The war over the war on WMD is ratcheting up, and National Review Editor Rich Lowry doesn't think much of the Democratic position:

"Getting suckered usually is not a sign of good judgment. On the contrary, it's something to be embarrassed by. But Democrats are making the contention that they were told lies prior to the Iraq war, and believed them, central to their party's identity.

"They are caught between their base's conviction that President Bush lied about Iraq and the fact that the cream of the party voted to authorize the war. Nearly every Democratic senator who has higher ambitions voted 'yes' -- Hillary Clinton, Evan Bayh, Joe Biden, John Kerry, and John Edwards. If Bush lied, it stands to reason that they are all naifs, foolishly drawn to the seductions of a charlatan. They aren't statesmen; they're victims.

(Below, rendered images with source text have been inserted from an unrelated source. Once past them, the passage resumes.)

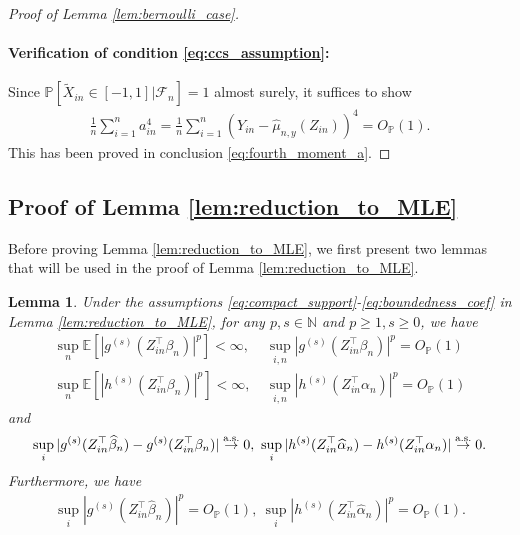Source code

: \documentclass[12pt]{article}
\newtheorem{lemma}{Lemma}
\theoremstyle{definition}
\def\P{\mathbb{P}}
\def\P{\mathbb{P}}
\newcommand{\E}{\mathbb E}								%
\renewcommand{\P}{\mathbb{P}}							%
\newcommand{\srz}{Z}									%
\newcommand{\srxk}{\widetilde X}						%
\newcommand{\sry}{Y}									%
\begin{document}
\begin{proof}[Proof of Lemma \ref{lem:bernoulli_case}]
  \paragraph{Verification of condition \eqref{eq:ccs_assumption}:}

  Since $\P[\srxk_{in}\in [-1,1]|\mathcal{F}_n]=1$ almost surely, it suffices to show 
  \begin{align*}
    \frac{1}{n}\sum_{i=1}^n a_{in}^4=\frac{1}{n}\sum_{i=1}^n (\sry_{in}-\widehat{\mu}_{n,y}(\srz_{in}))^4=O_{\P}(1).
  \end{align*}
  This has been proved in conclusion \eqref{eq:fourth_moment_a}.


\end{proof}



\subsection{Proof of Lemma \ref{lem:reduction_to_MLE}}

Before proving Lemma \ref{lem:reduction_to_MLE}, we first present two lemmas that will be used in the proof of Lemma \ref{lem:reduction_to_MLE}.

\begin{lemma}\label{lem:almost_sure_convergence_moments}
  Under the assumptions \eqref{eq:compact_support}-\eqref{eq:boundedness_coef} in Lemma \ref{lem:reduction_to_MLE}, for any $p,s\in\mathbb{N}$ and $p\geq 1,s\geq 0$, we have 
  \begin{align}
    \sup_n\E[|g^{(s)}(Z_{in}^\top \beta_n)|^p]<\infty,
    &\label{eq:exact_boundedness_g}
    \ \sup_{i,n}|g^{(s)}(Z_{in}^\top \beta_n)|^p=O_{\P}(1)\\
    \sup_n\E[|h^{(s)}(Z_{in}^\top \beta_n)|^p]<\infty,
    &\label{eq:exact_boundedness_h}
    \ \sup_{i,n}|h^{(s)}(Z_{in}^\top \alpha_n)|^p=O_{\P}(1)
  \end{align}
  and 
  \begin{align}\label{eq:as_statement}
    \sup_{i}|g^{(s)}(\srz_{in}^\top \widehat\beta_n)-g^{(s)}(\srz_{in}^\top \beta_n)|\overset{\textnormal{a.s.}}{\rightarrow}0,\ \sup_{i}|h^{(s)}(\srz_{in}^\top \widehat\alpha_n)-h^{(s)}(\srz_{in}^\top \alpha_n)|\overset{\textnormal{a.s.}}{\rightarrow}0.
  \end{align}
  Furthermore, we have 
  \begin{align}\label{eq:stochastic_boundedness}
    \sup_{i}|g^{(s)}(Z_{in}^\top \widehat\beta_n)|^p=O_{\P}(1),\ \sup_{i}|h^{(s)}(Z_{in}^\top \widehat\alpha_n)|^p=O_{\P}(1).
  \end{align}
\end{lemma}
\end{document}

"Some of the 'aye' votes make this argument themselves. 'He misled every one of us,' Sen. Kerry charges. Sen. Fritz Hollings of South Carolina, since retired, agrees: 'We were misled.' The talented New York Rep. Anthony Weiner, who voted for the war in the House, explains, 'If you believe that people like me and [Sens.] Chuck Schumer and Hillary Clinton drew the wrong conclusion at the time, well, that's true of a lot of Americans who were deceived by this president.'

"Surely, however, these Democrats don't rely on Bush exclusively for their information. In a demolition of the Bush-lied argument in the current issue of Commentary magazine, Norman Podhoretz recalls the other players who warned of Saddam Hussein's WMDs. Democrats could have consulted Bill Clinton, who had talked of the 'threat posed by Iraq's weapons-of-mass-destruction program.' They could have read the 2002 National Intelligence Estimate that maintained 'Iraq is continuing, and in some areas expanding, its chemical, biological, nuclear and missile programs.' They could have asked the State Department. . . .

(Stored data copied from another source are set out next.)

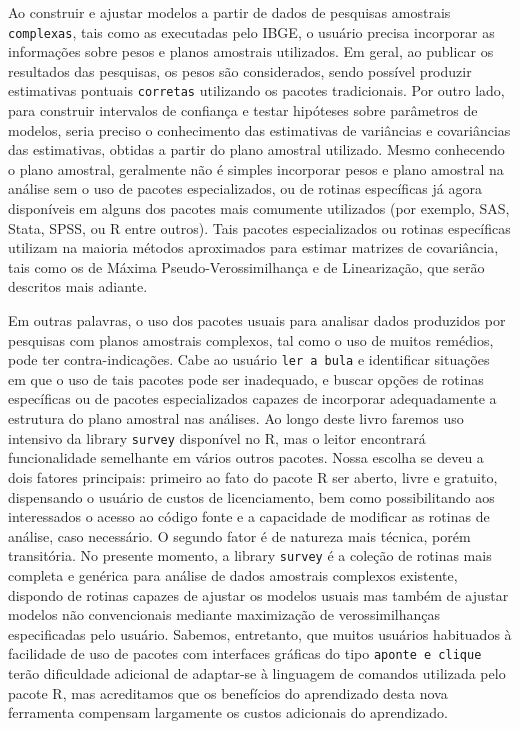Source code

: \documentclass[]{book}
\numberwithin{example}{chapter}
\numberwithin{remark}{chapter}
\numberwithin{definition}{chapter}
\begin{document}
Ao construir e ajustar modelos a partir de dados de pesquisas amostrais
\texttt{complexas}, tais como as executadas pelo IBGE, o usuário precisa
incorporar as informações sobre pesos e planos amostrais utilizados. Em
geral, ao publicar os resultados das pesquisas, os pesos são
considerados, sendo possível produzir estimativas pontuais
\texttt{corretas} utilizando os pacotes tradicionais. Por outro lado,
para construir intervalos de confiança e testar hipóteses sobre
parâmetros de modelos, seria preciso o conhecimento das estimativas de
variâncias e covariâncias das estimativas, obtidas a partir do plano
amostral utilizado. Mesmo conhecendo o plano amostral, geralmente não é
simples incorporar pesos e plano amostral na análise sem o uso de
pacotes especializados, ou de rotinas específicas já agora disponíveis
em alguns dos pacotes mais comumente utilizados (por exemplo, SAS,
Stata, SPSS, ou R entre outros). Tais pacotes especializados ou rotinas
específicas utilizam na maioria métodos aproximados para estimar
matrizes de covariância, tais como os de Máxima Pseudo-Verossimilhança e
de Linearização, que serão descritos mais adiante.

Em outras palavras, o uso dos pacotes usuais para analisar dados
produzidos por pesquisas com planos amostrais complexos, tal como o uso
de muitos remédios, pode ter contra-indicações. Cabe ao usuário
\texttt{ler\ a\ bula} e identificar situações em que o uso de tais
pacotes pode ser inadequado, e buscar opções de rotinas específicas ou
de pacotes especializados capazes de incorporar adequadamente a
estrutura do plano amostral nas análises. Ao longo deste livro faremos
uso intensivo da library \texttt{survey} disponível no R, mas o leitor
encontrará funcionalidade semelhante em vários outros pacotes. Nossa
escolha se deveu a dois fatores principais: primeiro ao fato do pacote R
ser aberto, livre e gratuito, dispensando o usuário de custos de
licenciamento, bem como possibilitando aos interessados o acesso ao
código fonte e a capacidade de modificar as rotinas de análise, caso
necessário. O segundo fator é de natureza mais técnica, porém
transitória. No presente momento, a library \texttt{survey} é a coleção
de rotinas mais completa e genérica para análise de dados amostrais
complexos existente, dispondo de rotinas capazes de ajustar os modelos
usuais mas também de ajustar modelos não convencionais mediante
maximização de verossimilhanças especificadas pelo usuário. Sabemos,
entretanto, que muitos usuários habituados à facilidade de uso de
pacotes com interfaces gráficas do tipo \texttt{aponte\ e\ clique} terão
dificuldade adicional de adaptar-se à linguagem de comandos utilizada
pelo pacote R, mas acreditamos que os benefícios do aprendizado desta
nova ferramenta compensam largamente os custos adicionais do
aprendizado.
\end{document}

"Dick Polman, a political reporter for Knight-Ridder News, reminds us that Republican George Romney damaged his presidential bid in 1968 by claiming he had been deceived by the military into supporting the Vietnam War. Voters weren't looking for a president who could, by his own account, be easily misled. Gullibility is not a leadership trait."

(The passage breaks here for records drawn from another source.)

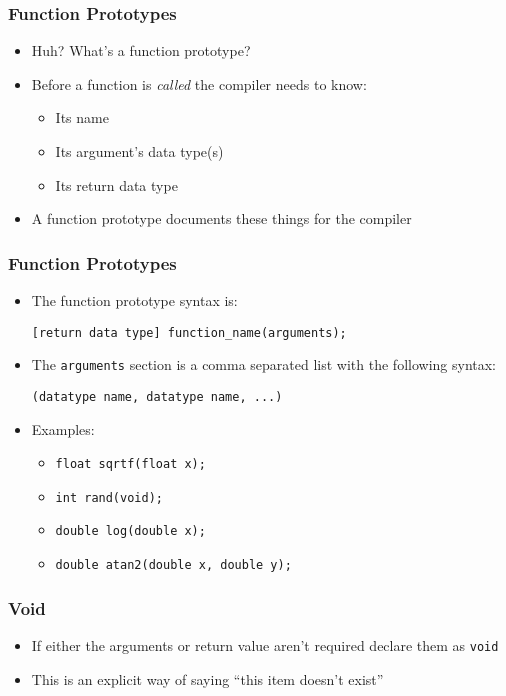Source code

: \documentclass[14pt]{beamer}
\begin{document}
\begin{frame}
\frametitle{Function Prototypes}
\begin{itemize}
\item Huh? What's a function prototype?
\pause
\item Before a function is \textit{called} the compiler needs to know:
	\begin{itemize}
		\item Its name
		\item Its argument's data type(s)
		\item Its return data type 
	\end{itemize}
\pause
\item A function prototype documents these things for the compiler
\end{itemize}
\end{frame}

\begin{frame}[fragile]
\frametitle{Function Prototypes}
\begin{itemize}
\item The function prototype syntax is:
\begin{lstlisting}[style=CStyle]
[return data type] function_name(arguments);
\end{lstlisting}
\pause
\item The \texttt{arguments} section is a comma separated list with the following syntax:
\begin{lstlisting}[style=CStyle]
(datatype name, datatype name, ...)
\end{lstlisting}
\item Examples:
	\begin{itemize}
		\item \texttt{float sqrtf(float x);}
		\item \texttt{int rand(void);}
		\item \texttt{double log(double x);}
		\item \texttt{double atan2(double x, double y);}
	\end{itemize}
\end{itemize}
\end{frame}

\begin{frame}
\frametitle{Void}
\begin{itemize}
\item If either the arguments or return value aren't required declare them as \texttt{void}
\item This is an explicit way of saying ``this item doesn't exist'' 
\end{itemize}
\end{frame}
\end{document}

At Media Bistro , Garrett Graff questions the Judy Miller rationale:

"In her comments to media this week, everyone comes out for blame--her editors, her sources, her employer, the government, and a whole lot of blame falls on Maureen Dowd--but she seems to skip the blame herself: 'Oh well, my sources were wrong and my editors, who hate the truth and freedom, kept me from pursuing what actually went on. I was stuck in the middle. Sorry folks for this whole "war" thing.'

'As she said Thursday night, 'I did not use The New York Times to lobby for the Iraq war -- it would have been inappropriate.' Sorry, 'inappropriate' makes it sound like she skipped accepting a free meal from a publicist or tickets to a Knicks game. SHE HELPED LAUNCH A WAR."

Judy did have some help, didn't she?